Data items
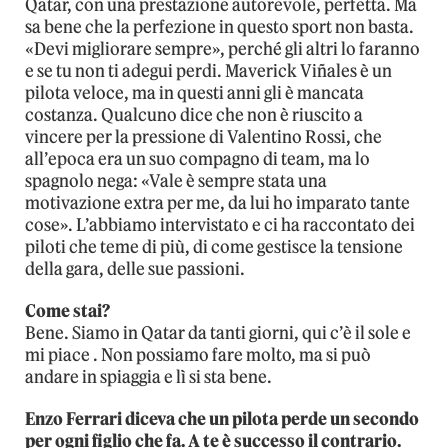
Qatar, con una prestazione autorevole, perfetta. Ma
sa bene che la perfezione in questo sport non basta.
«Devi migliorare sempre», perché gli altri lo faranno
e se tu non ti adegui perdi. Maverick Viñales è un
pilota veloce, ma in questi anni gli è mancata
costanza. Qualcuno dice che non è riuscito a
vincere per la pressione di Valentino Rossi, che
all’epoca era un suo compagno di team, ma lo
spagnolo nega: «Vale è sempre stata una
motivazione extra per me, da lui ho imparato tante
cose». L’abbiamo intervistato e ci ha raccontato dei
piloti che teme di più, di come gestisce la tensione
della gara, delle sue passioni.
Come stai?
Bene. Siamo in Qatar da tanti giorni, qui c’è il sole e
mi piace . Non possiamo fare molto, ma si può
andare in spiaggia e lì si sta bene.
Enzo Ferrari diceva che un pilota perde un secondo
per ogni figlio che fa. A te è successo il contrario.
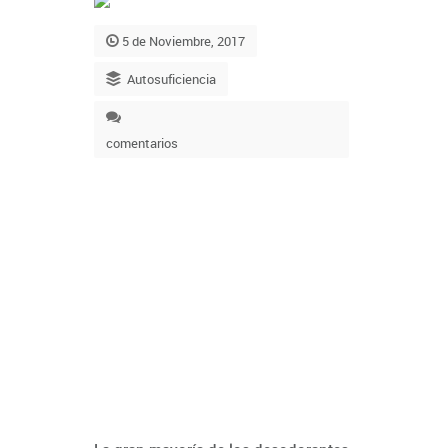
5 de Noviembre, 2017
Autosuficiencia
comentarios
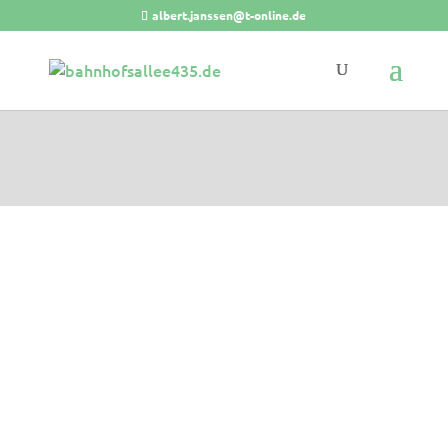
albert.janssen@t-online.de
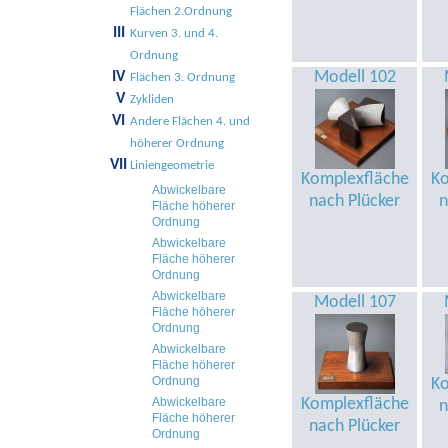
Flächen 2.Ordnung
III
Kurven 3. und 4.
Ordnung
Modell 102
IV
Flächen 3. Ordnung
V
Zykliden
VI
Andere Flächen 4. und
höherer Ordnung
VII
Liniengeometrie
Komplexfläche
Ko
Abwickelbare
nach Plücker
n
Fläche höherer
Ordnung
Abwickelbare
Fläche höherer
Ordnung
Abwickelbare
Modell 107
Fläche höherer
Ordnung
Abwickelbare
Fläche höherer
Ordnung
Ko
Abwickelbare
Komplexfläche
n
Fläche höherer
nach Plücker
Ordnung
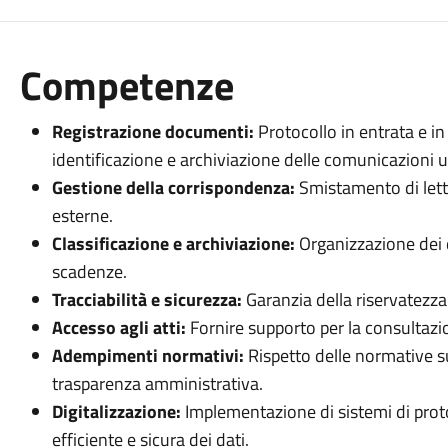
Competenze
Registrazione documenti:
Protocollo in entrata e in 
identificazione e archiviazione delle comunicazioni uff
Gestione della corrispondenza:
Smistamento di lett
esterne.
Classificazione e archiviazione:
Organizzazione dei d
scadenze.
Tracciabilità e sicurezza:
Garanzia della riservatezza 
Accesso agli atti:
Fornire supporto per la consultazio
Adempimenti normativi:
Rispetto delle normative s
trasparenza amministrativa.
Digitalizzazione:
Implementazione di sistemi di prot
efficiente e sicura dei dati.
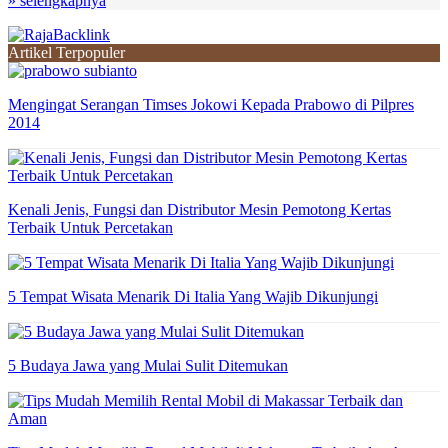
» selengkapnya
Artikel Terpopuler
Mengingat Serangan Timses Jokowi Kepada Prabowo di Pilpres
2014
Kenali Jenis, Fungsi dan Distributor Mesin Pemotong Kertas
Terbaik Untuk Percetakan
5 Tempat Wisata Menarik Di Italia Yang Wajib Dikunjungi
5 Budaya Jawa yang Mulai Sulit Ditemukan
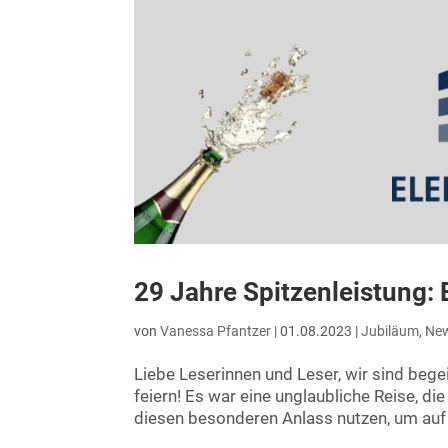
29 Jahre Spitzenleistung: 
von
Vanessa Pfantzer
|
01.08.2023
|
Jubiläum
,
Ne
Liebe Leserinnen und Leser, wir sind beg
feiern! Es war eine unglaubliche Reise, d
diesen besonderen Anlass nutzen, um auf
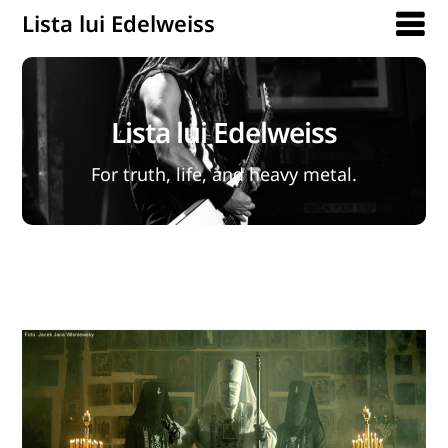
Lista lui Edelweiss
Lista lui Edelweiss
For truth, life, and heavy metal.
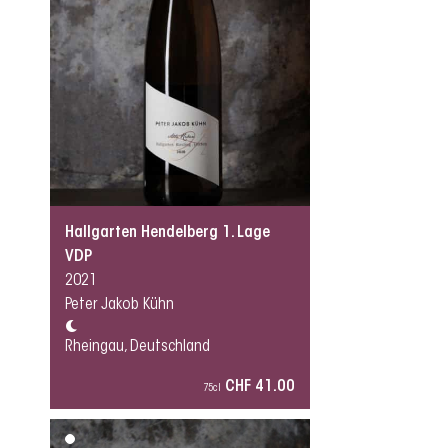
Hallgarten Hendelberg 1. Lage
VDP
2021
Peter Jakob Kühn
Rheingau, Deutschland
CHF 41.00
75cl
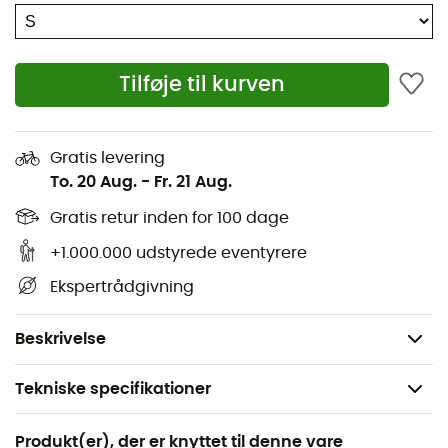
Velcrojusterbare manchetter
Justerbar faldkant
Tilføje til kurven
Lynlåslommer til hænderne
Lynlåsåbninger til ventilation under armene
Gratis levering
To-vejs CF lynlås
To. 20 Aug.
-
Fr. 21 Aug.
Pakkebar
Gratis retur inden for 100 dage
+1.000.000 udstyrede eventyrere
Reflekterende detaljer
Ekspertrådgivning
Vandtæthed: 28.000 mm
RET: 13
Beskrivelse
Tekniske specifikationer
Anbefales til
Produkt(er), der er knyttet til denne vare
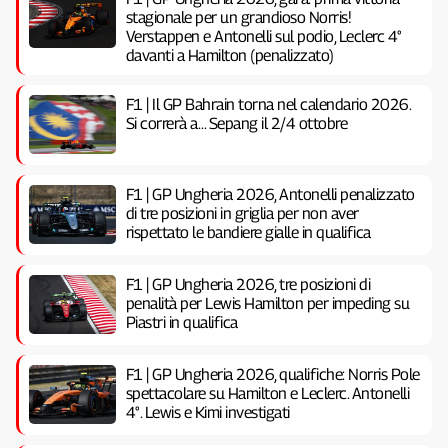
stagionale per un grandioso Norris!
Verstappen e Antonelli sul podio, Leclerc 4°
davanti a Hamilton (penalizzato)
F1 | Il GP Bahrain torna nel calendario 2026.
Si correrà a… Sepang il 2/4 ottobre
F1 | GP Ungheria 2026, Antonelli penalizzato
di tre posizioni in griglia per non aver
rispettato le bandiere gialle in qualifica
F1 | GP Ungheria 2026, tre posizioni di
penalità per Lewis Hamilton per impeding su
Piastri in qualifica
F1 | GP Ungheria 2026, qualifiche: Norris Pole
spettacolare su Hamilton e Leclerc. Antonelli
4°. Lewis e Kimi investigati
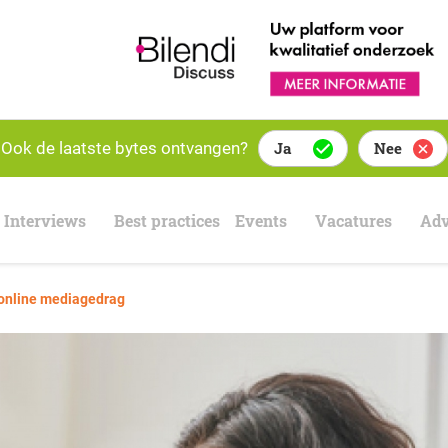
Ook de laatste bytes ontvangen?
Ja
Nee
Interviews
Best practices
Events
Vacatures
Adv
 online mediagedrag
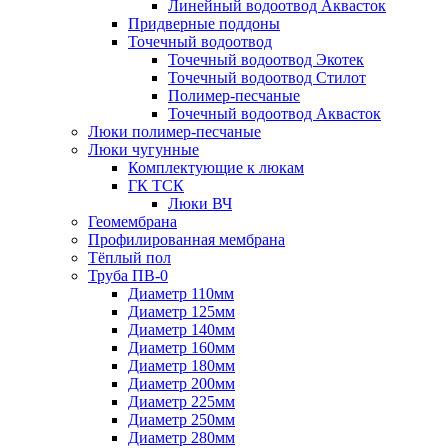
Линейный водоотвод Аквасток
Придверные поддоны
Точечный водоотвод
Точечный водоотвод Экотек
Точечный водоотвод Стилот
Полимер-песчаные
Точечный водоотвод Аквасток
Люки полимер-песчаные
Люки чугунные
Комплектующие к люкам
ГК ТСК
Люки ВЧ
Геомембрана
Профилированная мембрана
Тёплый пол
Труба ПВ-0
Диаметр 110мм
Диаметр 125мм
Диаметр 140мм
Диаметр 160мм
Диаметр 180мм
Диаметр 200мм
Диаметр 225мм
Диаметр 250мм
Диаметр 280мм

> **TASK TO COMPLETE**
Rewrite every line of text from all the records above as a single numbered list, skipping blank lines and leaving out the pictures.

> **RESULT OF THE EXERCISE**
1. Qatar, con una prestazione autorevole, perfetta. Ma
2. sa bene che la perfezione in questo sport non basta.
3. «Devi migliorare sempre», perché gli altri lo faranno
4. e se tu non ti adegui perdi. Maverick Viñales è un
5. pilota veloce, ma in questi anni gli è mancata
6. costanza. Qualcuno dice che non è riuscito a
7. vincere per la pressione di Valentino Rossi, che
8. all’epoca era un suo compagno di team, ma lo
9. spagnolo nega: «Vale è sempre stata una
10. motivazione extra per me, da lui ho imparato tante
11. cose». L’abbiamo intervistato e ci ha raccontato dei
12. piloti che teme di più, di come gestisce la tensione
13. della gara, delle sue passioni.
14. Come stai?
15. Bene. Siamo in Qatar da tanti giorni, qui c’è il sole e
16. mi piace . Non possiamo fare molto, ma si può
17. andare in spiaggia e lì si sta bene.
18. Enzo Ferrari diceva che un pilota perde un secondo
19. per ogni figlio che fa. A te è successo il contrario.
20. 5 de Noviembre, 2017
21. Autosuficiencia
22. comentarios
23. albert.janssen@t-online.de
24. Flächen 2.Ordnung
25. III
26. Kurven 3. und 4.
27. Ordnung
28. Modell 102
29. IV
30. Flächen 3. Ordnung
31. V
32. Zykliden
33. VI
34. Andere Flächen 4. und
35. höherer Ordnung
36. VII
37. Liniengeometrie
38. Komplexfläche
39. Ko
40. Abwickelbare
41. nach Plücker
42. n
43. Fläche höherer
44. Ordnung
45. Abwickelbare
46. Fläche höherer
47. Ordnung
48. Abwickelbare
49. Modell 107
50. Fläche höherer
51. Ordnung
52. Abwickelbare
53. Fläche höherer
54. Ordnung
55. Ko
56. Abwickelbare
57. Komplexfläche
58. n
59. Fläche höherer
60. nach Plücker
61. Ordnung
62. Competenze
63. Registrazione documenti:
64. Protocollo in entrata e in 
65. identificazione e archiviazione delle comunicazioni uff
66. Gestione della corrispondenza:
67. Smistamento di lett
68. esterne.
69. Classificazione e archiviazione:
70. Organizzazione dei d
71. scadenze.
72. Tracciabilità e sicurezza:
73. Garanzia della riservatezza 
74. Accesso agli atti:
75. Fornire supporto per la consultazio
76. Adempimenti normativi:
77. Rispetto delle normative s
78. trasparenza amministrativa.
79. Digitalizzazione:
80. Implementazione di sistemi di prot
81. efficiente e sicura dei dati.
82. » selengkapnya
83. Artikel Terpopuler
84. Mengingat Serangan Timses Jokowi Kepada Prabowo di Pilpres
85. 2014
86. Kenali Jenis, Fungsi dan Distributor Mesin Pemotong Kertas
87. Terbaik Untuk Percetakan
88. 5 Tempat Wisata Menarik Di Italia Yang Wajib Dikunjungi
89. 5 Budaya Jawa yang Mulai Sulit Ditemukan
90. 29 Jahre Spitzenleistung: 
91. von
92. Vanessa Pfantzer
93. |
94. 01.08.2023
95. |
96. Jubiläum
97. ,
98. Ne
99. Liebe Leserinnen und Leser, wir sind beg
100. feiern! Es war eine unglaubliche Reise, d
101. diesen besonderen Anlass nutzen, um auf
102. Lista lui Edelweiss
103. Lista lui Edelweiss
104. For truth, life, and heavy metal.
105. Hallgarten Hendelberg 1. Lage
106. VDP
107. 2021
108. Peter Jakob Kühn
109. Rheingau, Deutschland
110. CHF 41.00
111. 75cl
112. Velcrojusterbare manchetter
113. Justerbar faldkant
114. Tilføje til kurven
115. Lynlåslommer til hænderne
116. Lynlåsåbninger til ventilation under armene
117. Gratis levering
118. To-vejs CF lynlås
119. To. 20 Aug.
120. -
121. Fr. 21 Aug.
122. Pakkebar
123. Gratis retur inden for 100 dage
124. +1.000.000 udstyrede eventyrere
125. Reflekterende detaljer
126. Ekspertrådgivning
127. Vandtæthed: 28.000 mm
128. RET: 13
129. Beskrivelse
130. Tekniske specifikationer
131. Anbefales til
132. Produkt(er), der er knyttet til denne vare
133. stagionale per un grandioso Norris!
134. Verstappen e Antonelli sul podio, Leclerc 4°
135. davanti a Hamilton (penalizzato)
136. F1 | Il GP Bahrain torna nel calendario 2026.
137. Si correrà a… Sepang il 2/4 ottobre
138. F1 | GP Ungheria 2026, Antonelli penalizzato
139. di tre posizioni in griglia per non aver
140. rispettato le bandiere gialle in qualifica
141. F1 | GP Ungheria 2026, tre posizioni di
142. penalità per Lewis Hamilton per impeding su
143. Piastri in qualifica
144. F1 | GP Ungheria 2026, qualifiche: Norris Pole
145. spettacolare su Hamilton e Leclerc. Antonelli
146. 4°. Lewis e Kimi investigati
147. Ook de laatste bytes ontvangen?
148. Ja
149. Nee
150. Interviews
151. Best practices
152. Events
153. Vacatures
154. Adv
155.  online mediagedrag
156. Линейный водоотвод Аквасток
157. Придверные поддоны
158. Точечный водоотвод
159. Точечный водоотвод Экотек
160. Точечный водоотвод Стилот
161. Полимер-песчаные
162. Точечный водоотвод Аквасток
163. Люки полимер-песчаные
164. Люки чугунные
165. Комплектующие к люкам
166. ГК ТСК
167. Люки ВЧ
168. Геомембрана
169. Профилированная мембрана
170. Тёплый пол
171. Труба ПВ-0
172. Диаметр 110мм
173. Диаметр 125мм
174. Диаметр 140мм
175. Диаметр 160мм
176. Диаметр 180мм
177. Диаметр 200мм
178. Диаметр 225мм
179. Диаметр 250мм
180. Диаметр 280мм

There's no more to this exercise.